Unggahan itu juga memperlihatkan foto surat yang disebut sebagai surat pernyataan penerimaan santunan dan upaya penyelesaian.
Dalam dokumen yang beredar, identitas penerima, termasuk nama dan nomor KTP, disebut telah dicetak pada masing-masing lembar. Surat tersebut juga dilengkapi dengan materai.
Bagian yang paling menjadi perhatian terdapat pada pernyataan penerima santunan yang menyebut bahwa penyelesaian atas kejadian tersebut telah dilakukan melalui musyawarah.
Penerima juga disebut menyatakan tidak akan kembali mengajukan tuntutan, klaim, maupun permintaan ganti rugi kepada PT Virgo Karya Shipping setelah menerima tali asih.
"Dengan diterimanya tali asih tersebut, saya menyatakan bahwa penyelesaian atas kejadian tersebut telah dilakukan secara musyawarah. Saya selaku penerima santunan tidak akan mengajukan tuntutan, klaim, maupun permintaan ganti rugi kembali kepada PT Virgo Karya Shipping," demikian bagian surat yang beredar.
Dokumen tersebut kemudian memunculkan dugaan bahwa surat pernyataan telah disiapkan sebelumnya oleh pihak yang berkaitan dengan KM Virgo Transport 8.
Hal lain yang turut dipertanyakan adalah lokasi pemberian surat. Berdasarkan keterangan yang diunggah akun tersebut, dokumen disebut diberikan kepada korban selamat di lokasi evakuasi.

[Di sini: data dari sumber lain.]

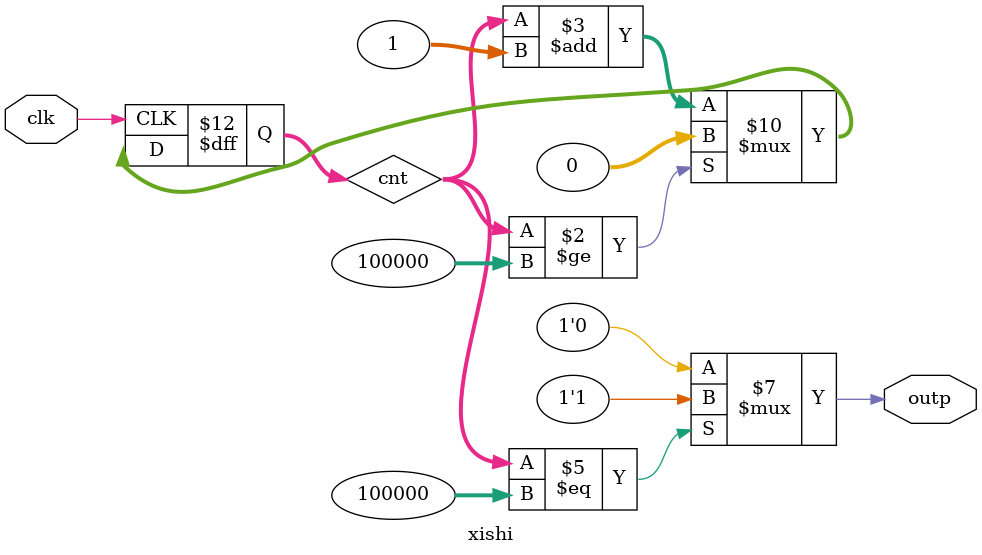
<source format=v>
`timescale 1ns / 1ps


module xishi(
    input clk,
    output outp
    );
    integer cnt;
    reg outp;
    always @(posedge clk)
    begin
        if (cnt >= 100000) begin cnt <= 0; end
        else begin cnt = cnt + 1; end
    end
    always @(*)
    begin
        if (cnt == 100000) begin outp <= 1'b1; end
        else outp <= 1'b0;
    end
    
endmodule

</source>
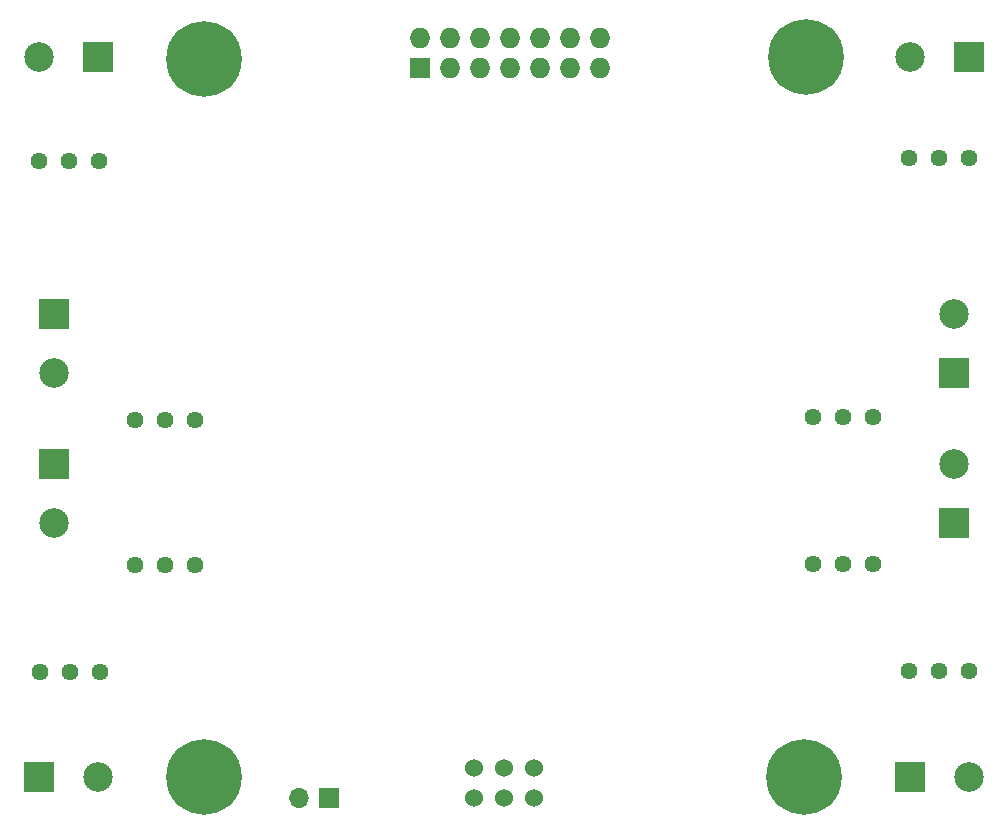
<source format=gbr>
G04 #@! TF.FileFunction,Soldermask,Bot*
%FSLAX46Y46*%
G04 Gerber Fmt 4.6, Leading zero omitted, Abs format (unit mm)*
G04 Created by KiCad (PCBNEW 4.0.6) date Tue Apr  4 20:52:10 2017*
%MOMM*%
%LPD*%
G01*
G04 APERTURE LIST*
%ADD10C,0.088900*%
%ADD11C,1.440000*%
%ADD12R,1.700000X1.700000*%
%ADD13O,1.700000X1.700000*%
%ADD14C,6.400000*%
%ADD15C,2.500000*%
%ADD16R,2.500000X2.500000*%
%ADD17C,1.524000*%
%ADD18R,1.727200X1.727200*%
%ADD19O,1.727200X1.727200*%
G04 APERTURE END LIST*
D10*
D11*
X115633500Y-129540000D03*
X113093500Y-129540000D03*
X110553500Y-129540000D03*
X123634500Y-120459500D03*
X121094500Y-120459500D03*
X118554500Y-120459500D03*
D12*
X135001000Y-140208000D03*
D13*
X132461000Y-140208000D03*
D14*
X175387000Y-77470000D03*
X124460000Y-77597000D03*
X175260000Y-138430000D03*
X124460000Y-138430000D03*
D15*
X110443000Y-77470000D03*
D16*
X115443000Y-77470000D03*
D15*
X111760000Y-104187000D03*
D16*
X111760000Y-99187000D03*
D15*
X111759998Y-116887001D03*
D16*
X111759998Y-111887001D03*
D15*
X115443000Y-138430000D03*
D16*
X110443000Y-138430000D03*
D15*
X189230000Y-138430000D03*
D16*
X184230000Y-138430000D03*
D15*
X187959999Y-111887001D03*
D16*
X187959999Y-116887001D03*
D15*
X187960000Y-99186998D03*
D16*
X187960000Y-104186998D03*
D15*
X184230000Y-77470000D03*
D16*
X189230000Y-77470000D03*
D17*
X149860000Y-140208000D03*
X152400000Y-140208000D03*
X147320000Y-140208000D03*
X147300000Y-137658000D03*
X149840000Y-137658000D03*
X152380000Y-137658000D03*
D11*
X115570000Y-86233001D03*
X113030000Y-86233001D03*
X110490000Y-86233001D03*
X123634503Y-108140501D03*
X121094503Y-108140501D03*
X118554503Y-108140501D03*
X184086500Y-129413000D03*
X186626500Y-129413000D03*
X189166500Y-129413000D03*
X176021997Y-120395999D03*
X178561997Y-120395999D03*
X181101997Y-120395999D03*
X176021997Y-107949999D03*
X178561997Y-107949999D03*
X181101997Y-107949999D03*
X184150000Y-85979000D03*
X186690000Y-85979000D03*
X189230000Y-85979000D03*
D18*
X142684501Y-78358997D03*
D19*
X142684501Y-75818997D03*
X145224501Y-78358997D03*
X145224501Y-75818997D03*
X147764501Y-78358997D03*
X147764501Y-75818997D03*
X150304501Y-78358997D03*
X150304501Y-75818997D03*
X152844501Y-78358997D03*
X152844501Y-75818997D03*
X155384501Y-78358997D03*
X155384501Y-75818997D03*
X157924501Y-78358997D03*
X157924501Y-75818997D03*
M02*

</source>
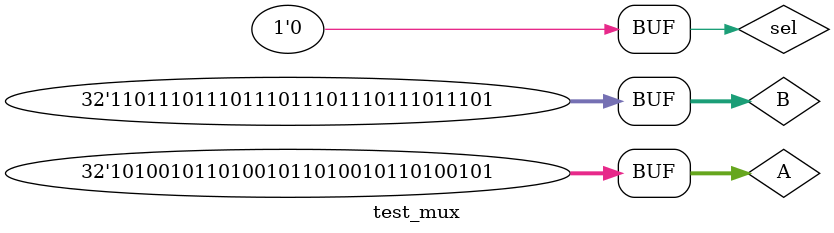
<source format=v>
`timescale 1ns / 1ps


module test_mux;

    // Verilog Test Fixture Template
    //wire ports
    wire[31:0] Y;
    //register Declarations
    reg[31:0] A, B;
    reg sel;
    MUX mux1 (A, B, sel, Y);
    initial begin
    A = 32'hAAAAAAAA;
    B = 32'h55555555;
    sel = 1'b1;
    #10;
    A = 32'h00000000;
    #10
    sel = 1'b1;
    #10;
    B = 32'hFFFFFFFF;
    #5;
    A= 32'hA5A5A5A5;
    #5;
    sel = 1'b0;
    B = 32'hDDDDDDDD;
    end
    
    always @(A or B or sel)

    #1 $display("At t = %0d sel =%b A =%h B=%h Y=%h",$time, sel, A, B, Y);

endmodule


</source>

"Itu nama dan NIK diprint loh, tiap lembar berbeda, dengan materai. Dan ini disodorkan di tempat evakuasi korban yang selamat. Berarti petugasnya sudah nungguin dong? Yang hidup dikasih? Gitu? Kok aneh ya?" tulisnya.
Potret surat tersebut kini viral dan mengundang beragam respons di media sosial.
Meski demikian, informasi mengenai surat pernyataan, pemberian imbalan Rp500 ribu, serta dugaan adanya larangan mengajukan tuntutan tersebut masih berdasarkan dokumen dan keterangan yang beredar di media sosial.
Pihak terkait perlu memberikan penjelasan mengenai latar belakang pembuatan surat, mekanisme pemberian santunan, serta maksud klausul yang meminta penerima tidak mengajukan tuntutan atau klaim kembali.